Direct du Monde, 4 décembre 2023
" L’Organisation mondiale de la santé sommée d’évacuer un local du sud de la bande de Gaza, selon son directeur général.L’armée israélienne a ordonné à l’Organisation mondiale de la santé (OMS) d’évacuer dans les vingt-quatre heures son entrepôt médical du sud de la bande de Gaza, « car les opérations terrestres le rendront inutilisable », écrit lundi soir le directeur général de l’instance, Tedros Adhanom Ghebreyesus, sur X.
« Nous appelons Israël à retirer cet ordre et à prendre toutes les mesures possibles pour protéger les civils et les infrastructures civiles, y compris les hôpitaux et les installations humanitaires », ajoute-t-il.
—
"L’ONU craint un « scénario encore plus infernal » à Gaza
Lynn Hastings, coordinatrice humanitaire des Nations unies (ONU) pour les territoires palestiniens, émet de fortes craintes sur la capacité à poursuivre les opérations humanitaires dans la bande de Gaza, alors qu’Israël resserre l’étau sur le territoire palestinien.
Depuis la reprise des hostilités le 1er décembre après une trêve de sept jours, « les opérations militaires israéliennes se sont étendues au sud de Gaza, forçant des dizaines de milliers d’autres personnes à fuir dans des espaces de plus en plus concentrés, avec un besoin désespéré de nourriture, d’eau, d’abris et de sécurité », déclare-t-elle, lundi, dans un communiqué.
« Les conditions nécessaires pour fournir de l’aide à la population de Gaza n’existent pas. Si c’est possible, un scénario encore plus infernal est sur le point de se réaliser, auquel les opérations humanitaires ne pourront peut-être pas répondre », ajoute-t-elle. « Personne n’est en sécurité à Gaza et il ne reste plus nulle part où aller », insiste la Canadienne, qui rejette dans ces conditions l’idée de « zones sûres » évoquées par les Etats-Unis. Ces zones ne peuvent être « ni sûres ni humanitaires quand elles sont déclarées unilatéralement », dit-elle.
« Ce que nous voyons aujourd’hui sont des abris sans place, un système de santé à genoux, un manque d’eau propre et potable, pas d’assainissement et une alimentation insuffisante pour une population mentalement et physiquement épuisée : une recette parfaite pour les épidémies et une catastrophe de santé publique », décrit-elle, déplorant l’insuffisance de l’aide humanitaire et du carburant pouvant entrer dans la bande de Gaza.

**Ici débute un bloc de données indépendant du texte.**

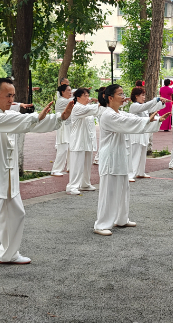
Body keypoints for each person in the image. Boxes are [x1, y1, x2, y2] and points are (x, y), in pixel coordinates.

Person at [0, 78, 71, 282]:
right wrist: (36, 117)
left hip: (8, 178)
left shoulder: (8, 115)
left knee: (17, 214)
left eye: (13, 95)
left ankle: (9, 253)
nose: (12, 99)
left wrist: (60, 118)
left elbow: (30, 125)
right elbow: (20, 122)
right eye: (8, 95)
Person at [93, 84, 165, 235]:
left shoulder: (119, 113)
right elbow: (128, 124)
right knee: (109, 191)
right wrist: (148, 121)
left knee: (123, 188)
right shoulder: (107, 115)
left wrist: (155, 120)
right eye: (119, 94)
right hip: (110, 156)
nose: (123, 96)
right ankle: (101, 224)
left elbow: (131, 118)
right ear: (110, 98)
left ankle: (121, 219)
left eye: (123, 93)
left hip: (120, 155)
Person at [127, 87, 165, 181]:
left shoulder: (142, 107)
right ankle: (129, 175)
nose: (144, 97)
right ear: (136, 96)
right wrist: (156, 99)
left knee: (142, 154)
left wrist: (162, 102)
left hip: (143, 133)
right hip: (136, 134)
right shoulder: (134, 106)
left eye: (144, 95)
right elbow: (147, 106)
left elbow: (151, 107)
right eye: (142, 95)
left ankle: (140, 172)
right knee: (135, 154)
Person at [65, 89, 99, 195]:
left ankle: (85, 183)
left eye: (88, 95)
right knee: (77, 164)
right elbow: (92, 109)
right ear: (78, 98)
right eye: (85, 95)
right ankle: (72, 186)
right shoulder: (77, 108)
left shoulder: (86, 108)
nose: (87, 97)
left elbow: (97, 111)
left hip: (87, 140)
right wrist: (101, 102)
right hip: (78, 140)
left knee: (87, 163)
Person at [50, 84, 74, 176]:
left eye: (71, 90)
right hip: (63, 127)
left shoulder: (67, 100)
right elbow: (74, 102)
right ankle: (55, 169)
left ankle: (70, 168)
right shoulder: (61, 101)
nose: (70, 92)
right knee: (63, 149)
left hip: (69, 127)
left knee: (70, 148)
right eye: (68, 90)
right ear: (62, 92)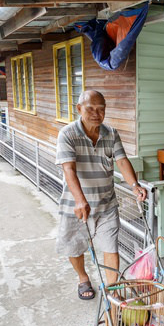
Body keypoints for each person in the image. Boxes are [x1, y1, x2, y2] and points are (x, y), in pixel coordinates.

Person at [55, 90, 146, 300]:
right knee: (74, 246)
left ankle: (112, 293)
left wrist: (134, 185)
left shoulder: (111, 133)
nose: (96, 113)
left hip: (106, 204)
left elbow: (122, 161)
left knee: (110, 247)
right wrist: (80, 200)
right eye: (90, 109)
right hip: (76, 206)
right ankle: (83, 278)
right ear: (79, 109)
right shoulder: (67, 134)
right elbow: (68, 169)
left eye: (101, 109)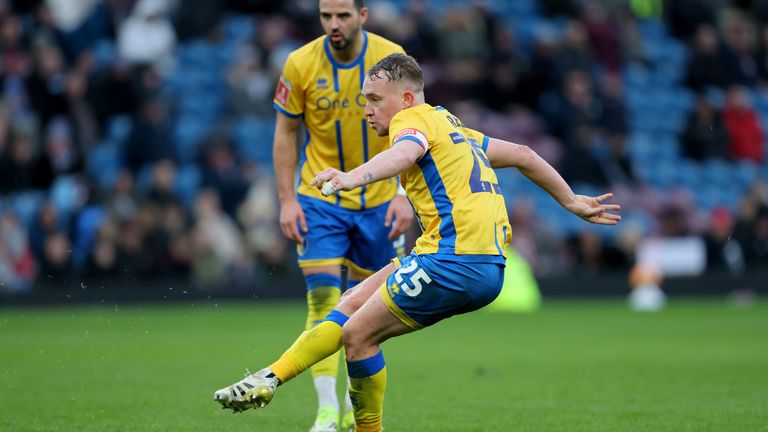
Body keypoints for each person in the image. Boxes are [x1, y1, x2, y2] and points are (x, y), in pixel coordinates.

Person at [215, 53, 621, 431]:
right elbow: (523, 152)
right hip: (469, 259)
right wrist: (570, 201)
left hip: (455, 260)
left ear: (406, 98)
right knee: (350, 303)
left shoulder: (410, 123)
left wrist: (352, 177)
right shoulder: (449, 124)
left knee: (358, 336)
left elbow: (405, 153)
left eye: (374, 99)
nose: (367, 109)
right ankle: (269, 377)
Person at [270, 1, 413, 431]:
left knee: (370, 310)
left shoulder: (391, 60)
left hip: (381, 198)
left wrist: (405, 194)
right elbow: (285, 131)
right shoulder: (299, 63)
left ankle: (355, 407)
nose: (334, 24)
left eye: (343, 15)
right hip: (320, 196)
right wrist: (286, 201)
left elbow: (415, 128)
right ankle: (326, 411)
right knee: (323, 301)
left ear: (363, 15)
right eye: (326, 16)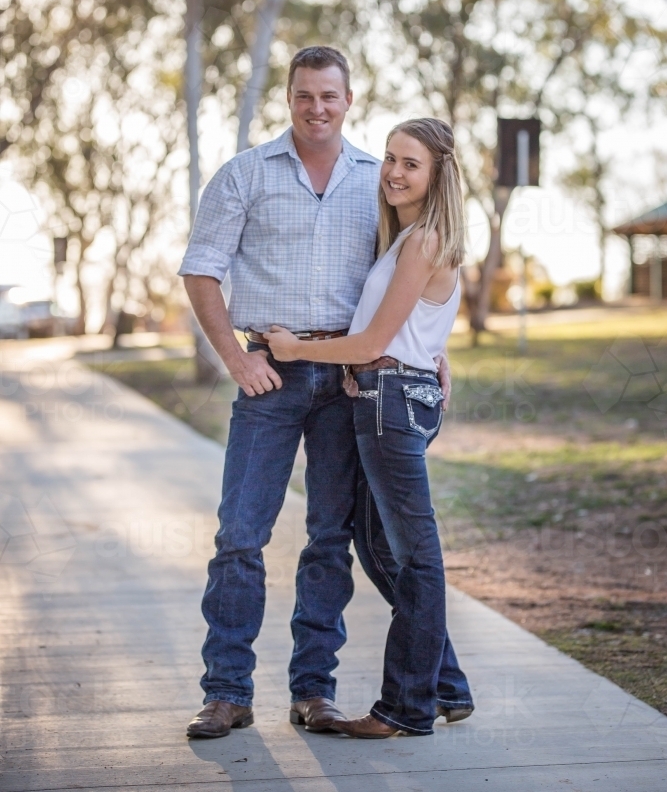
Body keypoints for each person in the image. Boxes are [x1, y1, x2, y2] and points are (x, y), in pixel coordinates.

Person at [179, 47, 472, 739]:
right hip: (271, 374)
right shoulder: (244, 175)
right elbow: (200, 271)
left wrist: (434, 348)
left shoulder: (381, 180)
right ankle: (226, 692)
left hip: (350, 381)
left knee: (328, 539)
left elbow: (407, 288)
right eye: (305, 94)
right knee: (239, 535)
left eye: (329, 96)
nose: (317, 107)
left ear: (348, 100)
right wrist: (236, 360)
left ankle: (313, 691)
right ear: (289, 97)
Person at [267, 117, 468, 737]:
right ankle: (446, 684)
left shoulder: (423, 240)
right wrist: (429, 357)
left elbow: (377, 338)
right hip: (391, 395)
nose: (393, 172)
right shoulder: (408, 239)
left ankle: (405, 709)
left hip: (391, 403)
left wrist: (295, 350)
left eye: (411, 163)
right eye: (389, 158)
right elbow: (413, 329)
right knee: (381, 549)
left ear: (437, 176)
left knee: (415, 557)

« L’espace permis pour la réponse humanitaire à Gaza se réduit constamment », avec la fermeture désormais aux équipes et camions de l’ONU de deux routes majeures traversant le territoire, dénonce encore la responsable onusienne basée à Jérusalem, dont le visa ne sera pas renouvelé par Israël qui l’a accusée de ne pas être « impartiale ».

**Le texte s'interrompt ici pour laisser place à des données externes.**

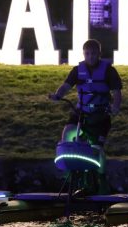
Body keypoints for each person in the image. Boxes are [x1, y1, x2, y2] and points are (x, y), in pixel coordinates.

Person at [49, 39, 122, 194]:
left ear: (99, 54)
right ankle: (69, 173)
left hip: (100, 115)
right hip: (81, 112)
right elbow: (66, 86)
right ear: (84, 54)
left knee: (97, 149)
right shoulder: (77, 70)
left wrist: (115, 107)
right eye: (87, 54)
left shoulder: (109, 71)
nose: (90, 57)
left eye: (94, 54)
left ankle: (101, 179)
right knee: (68, 133)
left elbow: (116, 92)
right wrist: (58, 95)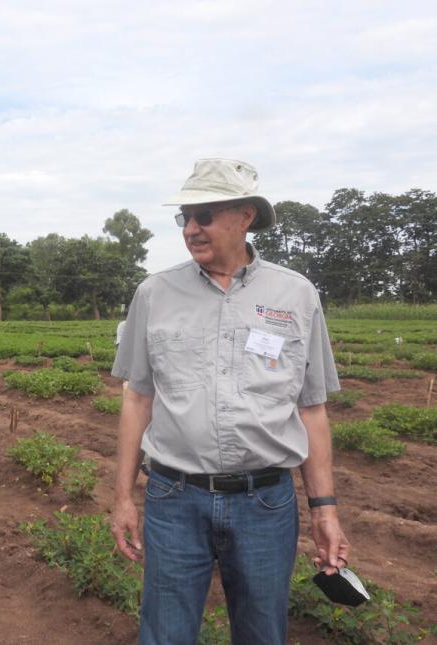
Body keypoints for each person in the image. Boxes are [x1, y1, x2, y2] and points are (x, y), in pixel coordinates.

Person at [111, 158, 349, 645]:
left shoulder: (296, 295)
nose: (192, 229)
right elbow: (138, 398)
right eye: (185, 218)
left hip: (265, 502)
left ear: (245, 217)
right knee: (165, 634)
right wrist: (121, 498)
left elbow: (311, 409)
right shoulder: (154, 293)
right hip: (174, 498)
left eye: (205, 215)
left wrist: (324, 509)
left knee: (262, 633)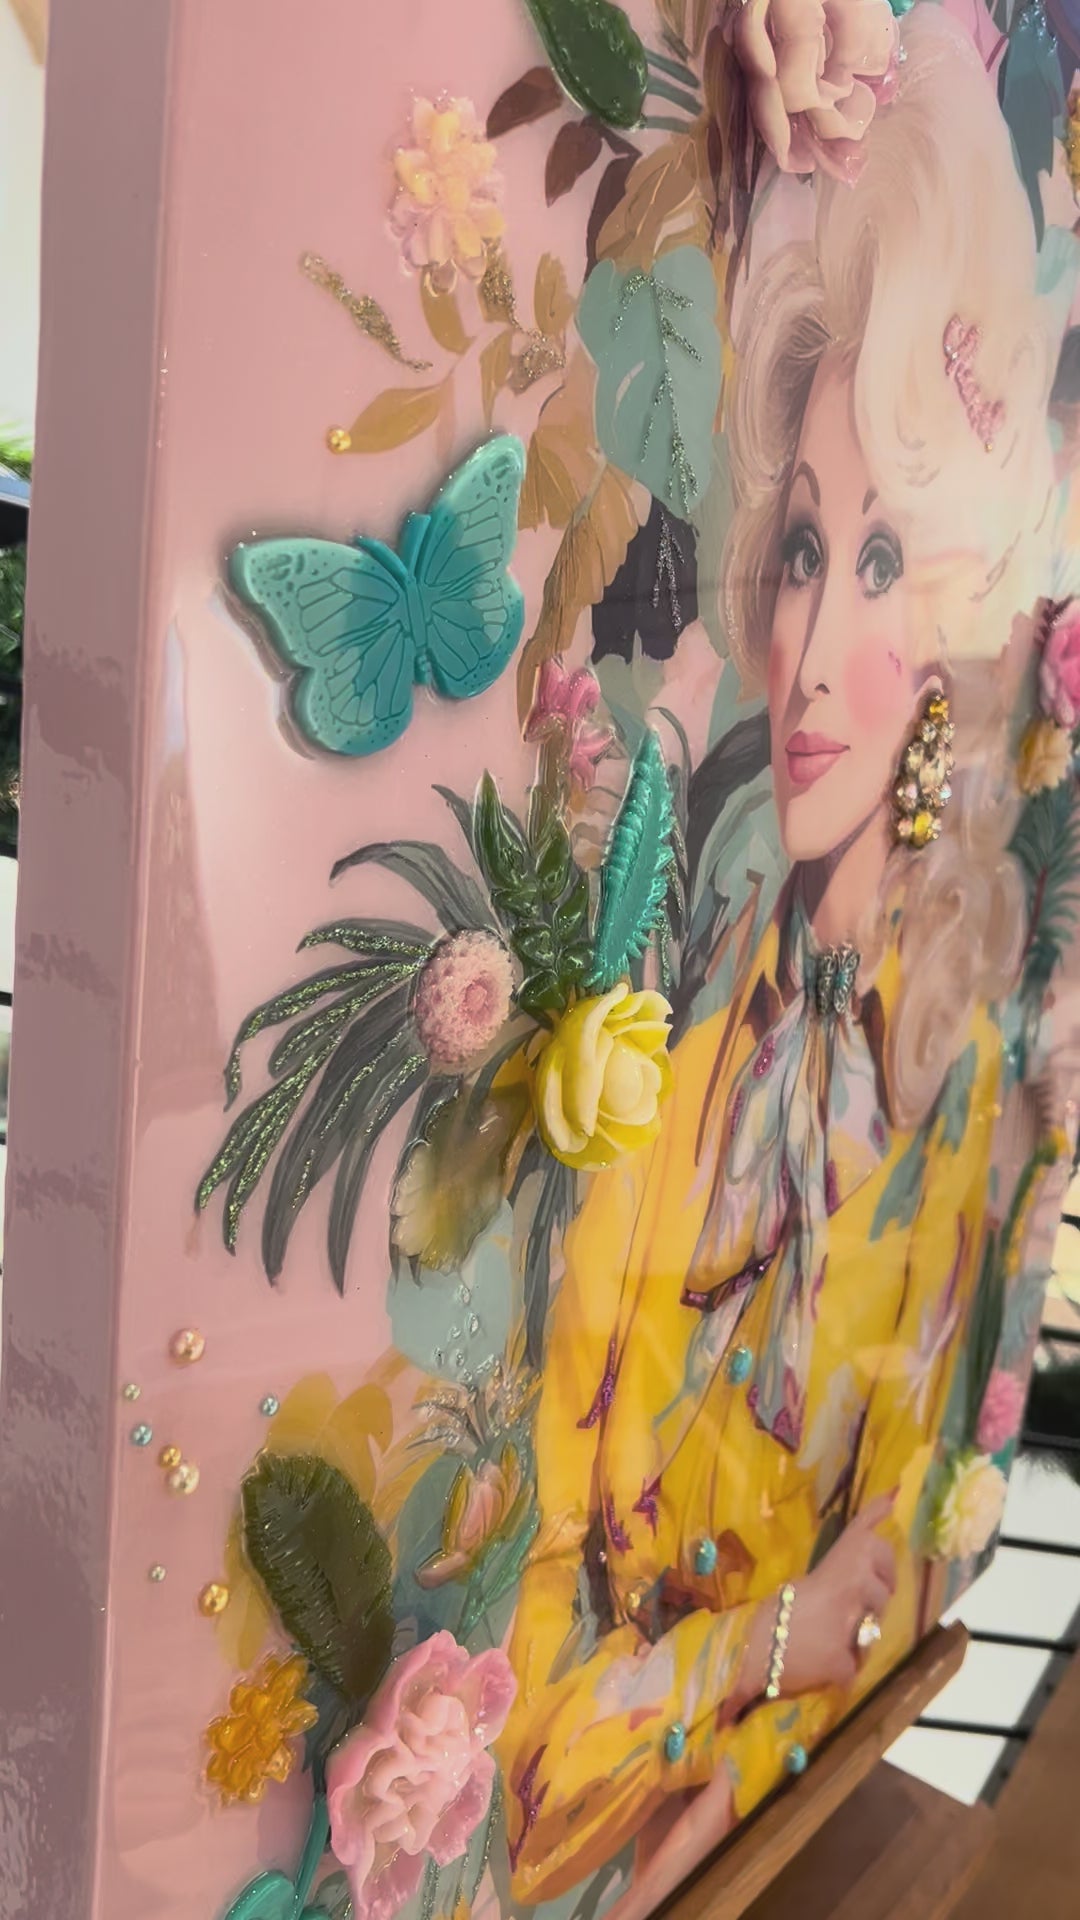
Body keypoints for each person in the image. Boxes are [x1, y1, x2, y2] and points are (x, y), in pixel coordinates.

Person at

Le porte-parole du secrétaire général de l’ONU Antonio Guterres, réclamant une nouvelle fois un « cessez-le-feu humanitaire durable à Gaza » et la libération de tous les otages, a de son côté appelé les forces israéliennes à « éviter de nouvelles actions qui pourraient exacerber la situation humanitaire déjà catastrophique à Gaza et à épargner aux civils plus de souffrances »."